In case you have Sipser's Introduction to the Theory of Computation 3rd edition, I am asking specifically about the proof of theorem 5.3, how the language REGULAR_TM is undecidable. \begin{equation} REGULAR_{TM} = \{\langle M\rangle | M \text{ is a } TM \text{ and } L(M) \text{ is a regular language}\} \end{equation} Here is the proof from Sipser:
We let $R$ be a $TM$ that decides $REGULAR_{TM}$ and construct $TM$ $S$ to decide $A_{TM}$ (the acceptance problem for Turing Machines). Then $S$ works in the following manner:
$S = $ "On input $\langle M, w\rangle$, where $M$ is a $TM$ and $w$ is a string:
Construct the following $TM$ $M_2$
$M_2 =$ "On input $x$:
- If $x$ has the form $0^n1^n$, accept.
- If $x$ does not have this form, run $M$ on input $w$ and accept if $M$ accepts $w$"
Run $R$ on input $\langle M_2\rangle$
If $R$ accepts, accept; if $R$ rejects, reject."
I get that the idea is to show that if we can decide $REGULAR_{TM}$ then we can decide $A_{TM}$, which is a contradiction and hence $REGULAR_{TM}$ is undecidable.
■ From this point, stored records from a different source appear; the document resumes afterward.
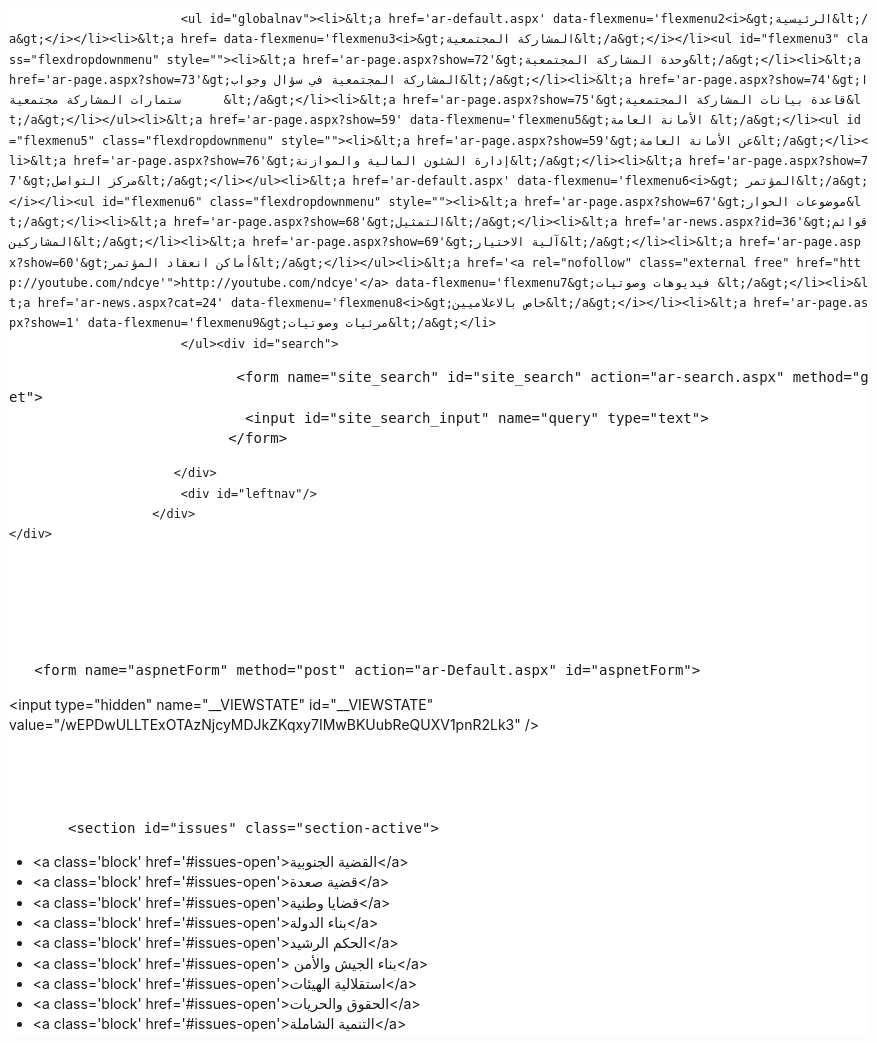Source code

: 							<ul id="globalnav"><li>&lt;a href='ar-default.aspx' data-flexmenu='flexmenu2<i>&gt;الرئيسية&lt;/a&gt;</i></li><li>&lt;a href= data-flexmenu='flexmenu3<i>&gt;المشاركة المجتمعية&lt;/a&gt;</i></li><ul id="flexmenu3" class="flexdropdownmenu" style=""><li>&lt;a href='ar-page.aspx?show=72'&gt;وحدة المشاركة المجتمعية&lt;/a&gt;</li><li>&lt;a href='ar-page.aspx?show=73'&gt;المشاركة المجتمعية في سؤال وجواب&lt;/a&gt;</li><li>&lt;a href='ar-page.aspx?show=74'&gt;استمارات المشاركة مجتمعية      &lt;/a&gt;</li><li>&lt;a href='ar-page.aspx?show=75'&gt;قاعدة بيانات المشاركة المجتمعية&lt;/a&gt;</li></ul><li>&lt;a href='ar-page.aspx?show=59' data-flexmenu='flexmenu5&gt;الأمانة العامة &lt;/a&gt;</li><ul id="flexmenu5" class="flexdropdownmenu" style=""><li>&lt;a href='ar-page.aspx?show=59'&gt;عن الأمانة العامة&lt;/a&gt;</li><li>&lt;a href='ar-page.aspx?show=76'&gt;إدارة الشئون المالية والموازنة&lt;/a&gt;</li><li>&lt;a href='ar-page.aspx?show=77'&gt;مركز التواصل&lt;/a&gt;</li></ul><li>&lt;a href='ar-default.aspx' data-flexmenu='flexmenu6<i>&gt; المؤتمر&lt;/a&gt;</i></li><ul id="flexmenu6" class="flexdropdownmenu" style=""><li>&lt;a href='ar-page.aspx?show=67'&gt;موضوعات الحوار&lt;/a&gt;</li><li>&lt;a href='ar-page.aspx?show=68'&gt;التمثيل&lt;/a&gt;</li><li>&lt;a href='ar-news.aspx?id=36'&gt;قوائم  المشاركين&lt;/a&gt;</li><li>&lt;a href='ar-page.aspx?show=69'&gt;آلية الاختيار&lt;/a&gt;</li><li>&lt;a href='ar-page.aspx?show=60'&gt;أماكن انعقاد المؤتمر&lt;/a&gt;</li></ul><li>&lt;a href='<a rel="nofollow" class="external free" href="http://youtube.com/ndcye'">http://youtube.com/ndcye'</a> data-flexmenu='flexmenu7&gt;فيديوهات وصوتيات &lt;/a&gt;</li><li>&lt;a href='ar-news.aspx?cat=24' data-flexmenu='flexmenu8<i>&gt;خاص بالاعلاميين&lt;/a&gt;</i></li><li>&lt;a href='ar-page.aspx?show=1' data-flexmenu='flexmenu9&gt;مرئيات وصوتيات&lt;/a&gt;</li>
							</ul><div id="search">
<pre>                           &lt;form name="site_search" id="site_search" action="ar-search.aspx" method="get"&gt;           
                           	&lt;input id="site_search_input" name="query" type="text"&gt;
                          &lt;/form&gt;
</pre>
                           </div>
                            <div id="leftnav"/>                           
						</div>
	</div>				
  </div>
</div>
<p><br/></p><p><br/></p><p><br/></p>
<pre>   &lt;form name="aspnetForm" method="post" action="ar-Default.aspx" id="aspnetForm"&gt;
</pre>
<div>
<p>&lt;input type="hidden" name="__VIEWSTATE" id="__VIEWSTATE" value="/wEPDwULLTExOTAzNjcyMDJkZKqxy7IMwBKUubReQUXV1pnR2Lk3" /&gt;
</p>
</div>
<p><br/></p><p><br/></p>
<div class="container">
<div id="bmain">
    	<div id="title"/>
<pre>       &lt;section id="issues" class="section-active"&gt;
</pre>
        <ul><li id="link_project_1" class="b"> <div class="project3 clearfix" id="project_1">&lt;a class='block' href='#issues-open'&gt;القضية الجنوبية&lt;/a&gt;</div></li><li id="link_project_2" class="b"> <div class="project3 clearfix" id="project_2">&lt;a class='block' href='#issues-open'&gt;قضية صعدة&lt;/a&gt;</div></li><li id="link_project_3" class="b"> <div class="project3 clearfix" id="project_3">&lt;a class='block' href='#issues-open'&gt;قضايا وطنية&lt;/a&gt;</div></li><li id="link_project_5" class="b"> <div class="project3 clearfix" id="project_5">&lt;a class='block' href='#issues-open'&gt;بناء الدولة&lt;/a&gt;</div></li><li id="link_project_6" class="b"> <div class="project3 clearfix" id="project_6">&lt;a class='block' href='#issues-open'&gt;الحكم الرشيد&lt;/a&gt;</div></li><li id="link_project_7" class="b"> <div class="project3 clearfix" id="project_7">&lt;a class='block' href='#issues-open'&gt; بناء الجيش والأمن&lt;/a&gt;</div></li><li id="link_project_8" class="b"> <div class="project3 clearfix" id="project_8">&lt;a class='block' href='#issues-open'&gt;استقلالية الهيئات&lt;/a&gt;</div></li><li id="link_project_9" class="b"> <div class="project3 clearfix" id="project_9">&lt;a class='block' href='#issues-open'&gt;الحقوق والحريات&lt;/a&gt;</div></li><li id="link_project_10" class="b"> <div class="project3 clearfix" id="project_10">&lt;a class='block' href='#issues-open'&gt;التنمية الشاملة&lt;/a&gt;</div></li>
        </ul><div id="issues-open">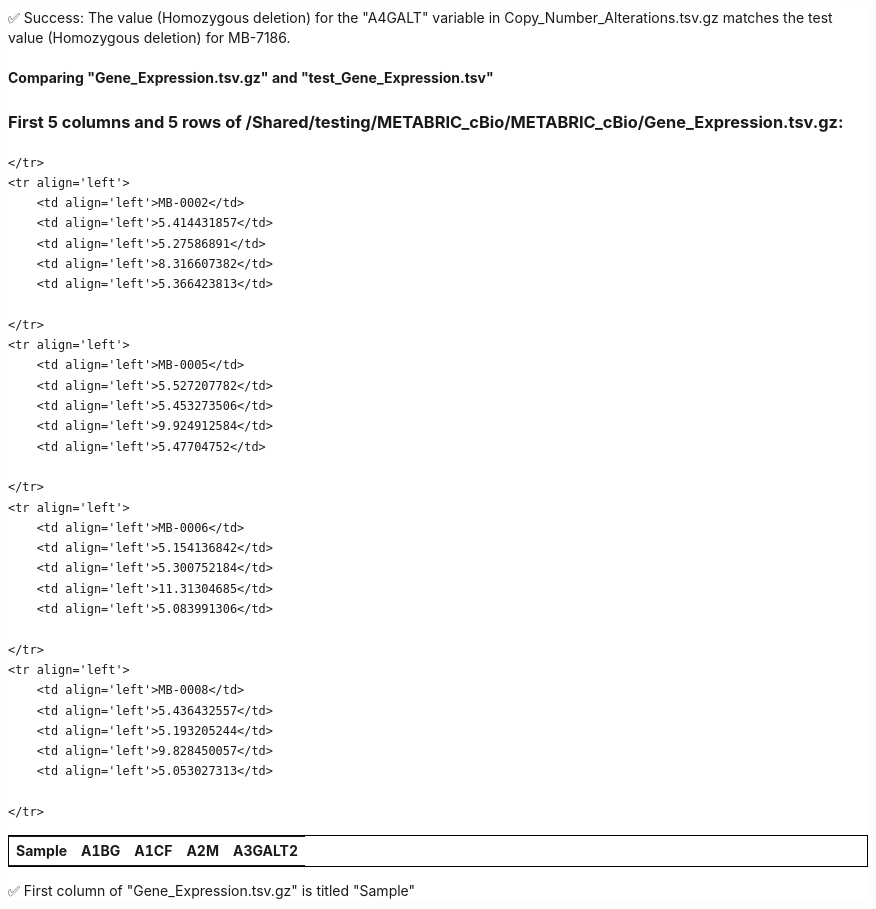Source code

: &#9989;	Success: The value (Homozygous deletion) for the "A4GALT" variable in Copy_Number_Alterations.tsv.gz matches the test value (Homozygous deletion) for MB-7186.

#### Comparing "Gene_Expression.tsv.gz" and "test_Gene_Expression.tsv"


### First 5 columns and 5 rows of /Shared/testing/METABRIC_cBio/METABRIC_cBio/Gene_Expression.tsv.gz:

<table style="width:100%; border: 1px solid black;">
	<tr align='left'>
		<th align='left'>Sample</th>
		<th align='left'>A1BG</th>
		<th align='left'>A1CF</th>
		<th align='left'>A2M</th>
		<th align='left'>A3GALT2</th>

	</tr>
	<tr align='left'>
		<td align='left'>MB-0002</td>
		<td align='left'>5.414431857</td>
		<td align='left'>5.27586891</td>
		<td align='left'>8.316607382</td>
		<td align='left'>5.366423813</td>

	</tr>
	<tr align='left'>
		<td align='left'>MB-0005</td>
		<td align='left'>5.527207782</td>
		<td align='left'>5.453273506</td>
		<td align='left'>9.924912584</td>
		<td align='left'>5.47704752</td>

	</tr>
	<tr align='left'>
		<td align='left'>MB-0006</td>
		<td align='left'>5.154136842</td>
		<td align='left'>5.300752184</td>
		<td align='left'>11.31304685</td>
		<td align='left'>5.083991306</td>

	</tr>
	<tr align='left'>
		<td align='left'>MB-0008</td>
		<td align='left'>5.436432557</td>
		<td align='left'>5.193205244</td>
		<td align='left'>9.828450057</td>
		<td align='left'>5.053027313</td>

	</tr>
</table>
&#9989;	First column of "Gene_Expression.tsv.gz" is titled "Sample"
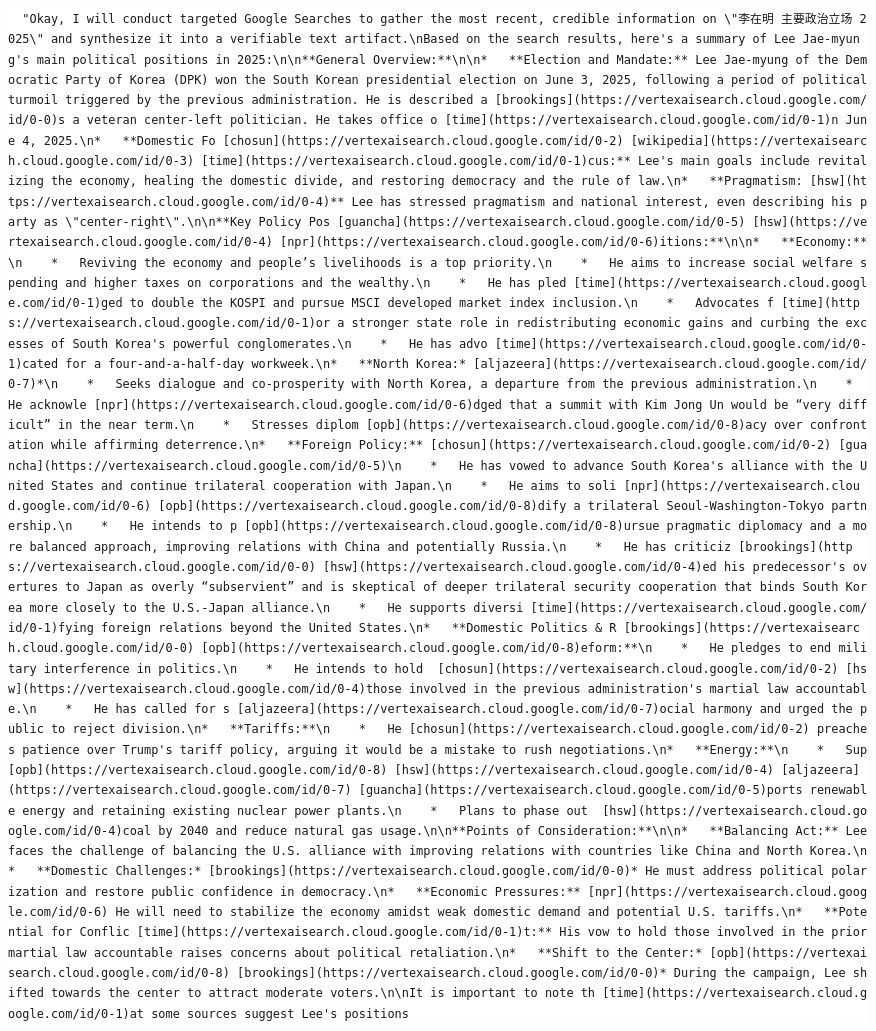       "Okay, I will conduct targeted Google Searches to gather the most recent, credible information on \"李在明 主要政治立场 2025\" and synthesize it into a verifiable text artifact.\nBased on the search results, here's a summary of Lee Jae-myung's main political positions in 2025:\n\n**General Overview:**\n\n*   **Election and Mandate:** Lee Jae-myung of the Democratic Party of Korea (DPK) won the South Korean presidential election on June 3, 2025, following a period of political turmoil triggered by the previous administration. He is described a [brookings](https://vertexaisearch.cloud.google.com/id/0-0)s a veteran center-left politician. He takes office o [time](https://vertexaisearch.cloud.google.com/id/0-1)n June 4, 2025.\n*   **Domestic Fo [chosun](https://vertexaisearch.cloud.google.com/id/0-2) [wikipedia](https://vertexaisearch.cloud.google.com/id/0-3) [time](https://vertexaisearch.cloud.google.com/id/0-1)cus:** Lee's main goals include revitalizing the economy, healing the domestic divide, and restoring democracy and the rule of law.\n*   **Pragmatism: [hsw](https://vertexaisearch.cloud.google.com/id/0-4)** Lee has stressed pragmatism and national interest, even describing his party as \"center-right\".\n\n**Key Policy Pos [guancha](https://vertexaisearch.cloud.google.com/id/0-5) [hsw](https://vertexaisearch.cloud.google.com/id/0-4) [npr](https://vertexaisearch.cloud.google.com/id/0-6)itions:**\n\n*   **Economy:**\n    *   Reviving the economy and people’s livelihoods is a top priority.\n    *   He aims to increase social welfare spending and higher taxes on corporations and the wealthy.\n    *   He has pled [time](https://vertexaisearch.cloud.google.com/id/0-1)ged to double the KOSPI and pursue MSCI developed market index inclusion.\n    *   Advocates f [time](https://vertexaisearch.cloud.google.com/id/0-1)or a stronger state role in redistributing economic gains and curbing the excesses of South Korea's powerful conglomerates.\n    *   He has advo [time](https://vertexaisearch.cloud.google.com/id/0-1)cated for a four-and-a-half-day workweek.\n*   **North Korea:* [aljazeera](https://vertexaisearch.cloud.google.com/id/0-7)*\n    *   Seeks dialogue and co-prosperity with North Korea, a departure from the previous administration.\n    *   He acknowle [npr](https://vertexaisearch.cloud.google.com/id/0-6)dged that a summit with Kim Jong Un would be “very difficult” in the near term.\n    *   Stresses diplom [opb](https://vertexaisearch.cloud.google.com/id/0-8)acy over confrontation while affirming deterrence.\n*   **Foreign Policy:** [chosun](https://vertexaisearch.cloud.google.com/id/0-2) [guancha](https://vertexaisearch.cloud.google.com/id/0-5)\n    *   He has vowed to advance South Korea's alliance with the United States and continue trilateral cooperation with Japan.\n    *   He aims to soli [npr](https://vertexaisearch.cloud.google.com/id/0-6) [opb](https://vertexaisearch.cloud.google.com/id/0-8)dify a trilateral Seoul-Washington-Tokyo partnership.\n    *   He intends to p [opb](https://vertexaisearch.cloud.google.com/id/0-8)ursue pragmatic diplomacy and a more balanced approach, improving relations with China and potentially Russia.\n    *   He has criticiz [brookings](https://vertexaisearch.cloud.google.com/id/0-0) [hsw](https://vertexaisearch.cloud.google.com/id/0-4)ed his predecessor's overtures to Japan as overly “subservient” and is skeptical of deeper trilateral security cooperation that binds South Korea more closely to the U.S.-Japan alliance.\n    *   He supports diversi [time](https://vertexaisearch.cloud.google.com/id/0-1)fying foreign relations beyond the United States.\n*   **Domestic Politics & R [brookings](https://vertexaisearch.cloud.google.com/id/0-0) [opb](https://vertexaisearch.cloud.google.com/id/0-8)eform:**\n    *   He pledges to end military interference in politics.\n    *   He intends to hold  [chosun](https://vertexaisearch.cloud.google.com/id/0-2) [hsw](https://vertexaisearch.cloud.google.com/id/0-4)those involved in the previous administration's martial law accountable.\n    *   He has called for s [aljazeera](https://vertexaisearch.cloud.google.com/id/0-7)ocial harmony and urged the public to reject division.\n*   **Tariffs:**\n    *   He [chosun](https://vertexaisearch.cloud.google.com/id/0-2) preaches patience over Trump's tariff policy, arguing it would be a mistake to rush negotiations.\n*   **Energy:**\n    *   Sup [opb](https://vertexaisearch.cloud.google.com/id/0-8) [hsw](https://vertexaisearch.cloud.google.com/id/0-4) [aljazeera](https://vertexaisearch.cloud.google.com/id/0-7) [guancha](https://vertexaisearch.cloud.google.com/id/0-5)ports renewable energy and retaining existing nuclear power plants.\n    *   Plans to phase out  [hsw](https://vertexaisearch.cloud.google.com/id/0-4)coal by 2040 and reduce natural gas usage.\n\n**Points of Consideration:**\n\n*   **Balancing Act:** Lee faces the challenge of balancing the U.S. alliance with improving relations with countries like China and North Korea.\n*   **Domestic Challenges:* [brookings](https://vertexaisearch.cloud.google.com/id/0-0)* He must address political polarization and restore public confidence in democracy.\n*   **Economic Pressures:** [npr](https://vertexaisearch.cloud.google.com/id/0-6) He will need to stabilize the economy amidst weak domestic demand and potential U.S. tariffs.\n*   **Potential for Conflic [time](https://vertexaisearch.cloud.google.com/id/0-1)t:** His vow to hold those involved in the prior martial law accountable raises concerns about political retaliation.\n*   **Shift to the Center:* [opb](https://vertexaisearch.cloud.google.com/id/0-8) [brookings](https://vertexaisearch.cloud.google.com/id/0-0)* During the campaign, Lee shifted towards the center to attract moderate voters.\n\nIt is important to note th [time](https://vertexaisearch.cloud.google.com/id/0-1)at some sources suggest Lee's positions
I see the big picture idea with $M_2$: in step 1, $M_2$s construction gives a nonregular language and step 2 in $M_2$s construction gives a regular language if $M$ accepts $w$. This looks to me as if we have two disjoint cases in which $L(M_2)$ can be regular or nonregular, and then when $R$ is given the encoding of $M_2$ it can decide whether $M_2$'s language is nonregular or regular and specifically regular iff $M$ accepts $w$, hence deciding $A_{TM}$.
- What I do not understand is how step 2 in $M_2$'s construction gives a regular language if $M$ accepts $w$.
- Sipser says that if $M$ accepts $w$ then $M_2$ will accept $\sum^*$ (which is short for $(0 \cup 1)^*)$ which is a regular expression and hence a regular language. I do not see how this works either...
Thanks for all the help and let me know if you need any clarifications.
Remember that when you construct $M_2$, you're embedding a constant TM $M$ to be run on a constant string $w$. $M_2$ is then accepting any string $x$ iff $M$ accepted $w$, which makes $L(M_2) = \Sigma^*$, a regular language. Note that all strings of the form $0^n1^n$ are obviously within $\Sigma^*$.
Now, suppose $M$ did not accept $w$, then case 2 of $M_2$ would simply be to "reject otherwise". Thus $L(M_2)$ is now only strings of the form $0^n1^n$, which is not regular.
Thus, if $R$ can decide whether $M_2$ is regular, it also could indirectly decide whether some TM $M$ accepts a string $w$.